Sarcoma

Sarcomas of the head and neck are also rare. Most commonly encountered sarcomas are those involving the mandible and maxilla as an osteosarcoma. Also seen within the oral cavity are lymphomas. Other tissue sarcomas seen in children and young adults are rhabdomyosarcoma.

Rhabdomyosarcoma is the most common sarcoma in children. Overall, rhabdomyosarcoma accounts for 8-20% of sarcomas in patients of all ages (92). Distribution of the tumor type depends on anatomic region; however, in children head and neck sarcomas account for 30-50% of these cases (92). There are four histologic subtypes of rhabdomyosarcoma: embryonal, alveolar, pleomorphic, and botryoid.

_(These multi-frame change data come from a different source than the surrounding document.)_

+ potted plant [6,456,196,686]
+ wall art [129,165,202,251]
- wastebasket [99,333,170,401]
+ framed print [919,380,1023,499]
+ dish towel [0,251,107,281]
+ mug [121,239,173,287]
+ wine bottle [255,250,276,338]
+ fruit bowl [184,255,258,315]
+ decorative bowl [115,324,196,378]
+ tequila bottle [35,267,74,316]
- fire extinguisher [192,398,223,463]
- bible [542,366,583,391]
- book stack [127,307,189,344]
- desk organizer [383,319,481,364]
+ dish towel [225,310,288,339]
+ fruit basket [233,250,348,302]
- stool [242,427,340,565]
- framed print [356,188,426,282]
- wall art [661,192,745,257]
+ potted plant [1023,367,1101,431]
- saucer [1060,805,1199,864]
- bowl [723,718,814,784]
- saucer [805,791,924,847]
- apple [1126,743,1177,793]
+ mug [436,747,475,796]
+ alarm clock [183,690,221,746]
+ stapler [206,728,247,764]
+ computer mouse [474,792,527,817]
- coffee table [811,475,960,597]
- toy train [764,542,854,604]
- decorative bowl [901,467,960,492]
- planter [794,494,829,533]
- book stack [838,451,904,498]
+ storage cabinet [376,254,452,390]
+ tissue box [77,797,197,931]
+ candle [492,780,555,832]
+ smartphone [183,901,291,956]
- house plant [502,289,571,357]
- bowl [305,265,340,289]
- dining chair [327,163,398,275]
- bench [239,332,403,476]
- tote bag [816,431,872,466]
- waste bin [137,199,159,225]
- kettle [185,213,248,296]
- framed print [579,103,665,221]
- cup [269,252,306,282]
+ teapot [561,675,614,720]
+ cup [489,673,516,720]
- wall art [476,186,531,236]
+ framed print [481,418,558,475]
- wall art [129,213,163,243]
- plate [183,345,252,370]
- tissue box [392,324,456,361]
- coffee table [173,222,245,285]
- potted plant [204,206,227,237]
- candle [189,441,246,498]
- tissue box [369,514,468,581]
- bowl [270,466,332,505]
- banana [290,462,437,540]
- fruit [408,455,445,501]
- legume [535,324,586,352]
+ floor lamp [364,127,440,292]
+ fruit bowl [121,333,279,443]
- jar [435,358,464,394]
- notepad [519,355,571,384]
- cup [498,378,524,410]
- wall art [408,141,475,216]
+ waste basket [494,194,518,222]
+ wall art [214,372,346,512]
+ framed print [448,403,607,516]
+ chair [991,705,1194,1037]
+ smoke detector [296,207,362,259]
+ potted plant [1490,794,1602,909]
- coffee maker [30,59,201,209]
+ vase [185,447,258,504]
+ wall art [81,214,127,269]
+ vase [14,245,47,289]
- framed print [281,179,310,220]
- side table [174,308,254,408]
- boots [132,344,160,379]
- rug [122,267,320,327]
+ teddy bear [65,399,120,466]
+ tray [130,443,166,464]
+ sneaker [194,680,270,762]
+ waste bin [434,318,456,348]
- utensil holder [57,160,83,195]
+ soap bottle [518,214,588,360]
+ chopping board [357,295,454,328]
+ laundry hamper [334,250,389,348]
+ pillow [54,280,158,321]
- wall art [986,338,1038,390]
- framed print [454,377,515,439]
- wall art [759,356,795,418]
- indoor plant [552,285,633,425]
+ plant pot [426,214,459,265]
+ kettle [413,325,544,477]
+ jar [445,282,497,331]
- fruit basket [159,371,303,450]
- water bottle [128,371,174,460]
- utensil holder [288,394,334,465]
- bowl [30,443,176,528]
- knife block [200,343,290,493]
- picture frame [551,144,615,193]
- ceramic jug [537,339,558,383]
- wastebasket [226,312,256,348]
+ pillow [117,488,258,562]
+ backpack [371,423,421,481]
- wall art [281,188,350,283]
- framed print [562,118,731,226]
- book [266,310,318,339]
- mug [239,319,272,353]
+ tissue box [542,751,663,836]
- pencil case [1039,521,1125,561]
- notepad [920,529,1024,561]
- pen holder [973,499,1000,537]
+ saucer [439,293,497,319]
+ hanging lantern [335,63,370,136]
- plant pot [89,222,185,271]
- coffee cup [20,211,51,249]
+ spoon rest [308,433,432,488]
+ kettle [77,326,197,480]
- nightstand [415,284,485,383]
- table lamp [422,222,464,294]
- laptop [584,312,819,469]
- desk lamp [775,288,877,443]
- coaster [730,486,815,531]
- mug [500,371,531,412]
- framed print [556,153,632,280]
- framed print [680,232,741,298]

Cytogenetic typing and histologic subtyping has prognostic significance in rhabdomyosarcoma. Due to the histologic subtypes having significant impact on prognosis, tumor procurement for cytogenetic analysis and molecular investigation are paramount in patient treatment (93). Tissue biopsy for purposes of standard his-tologic examination should be submitted as well as fresh tissue for the purposes of ancillary molecular studies (see intra-operative consultation). Radical surgery for head and neck rhabdomyosarcoma has been largely replaced by the use of irradiation and chemotherapy. Surgical intervention has been used to excise small accessible tumors, reduce tumor bulk followed by other Multi-modality treatments or as a post-therapy resection (92).

Osteosarcomas of the head and neck are relatively infrequent. In a rather large study of osteosarcoma, approximately 6.5% of the cases involved skull, mandible, maxilla, facial bones, or cervical vertebrae (92). In the United States, osteosarcoma of head and neck accounts for approximately 6-13% of all osteosarcomas (94). Osteosarcoma of the long bones occurs most commonly in the second decade of life. In contrast, head and neck osteosarcomas typically occur in the third and fourth decades of life with equal gender distribution (95). Head and neck osteosarcomas are more problematic from a surgical standpoint due the anatomic constraints of obtaining negative surgical margins. Within the oral cavity, osteosarcoma of the mandible is a more favorable surgical site while the maxillary antrum is the most difficult site to manage surgically (94). Review of multi-modality studies has been addressed elsewhere (94).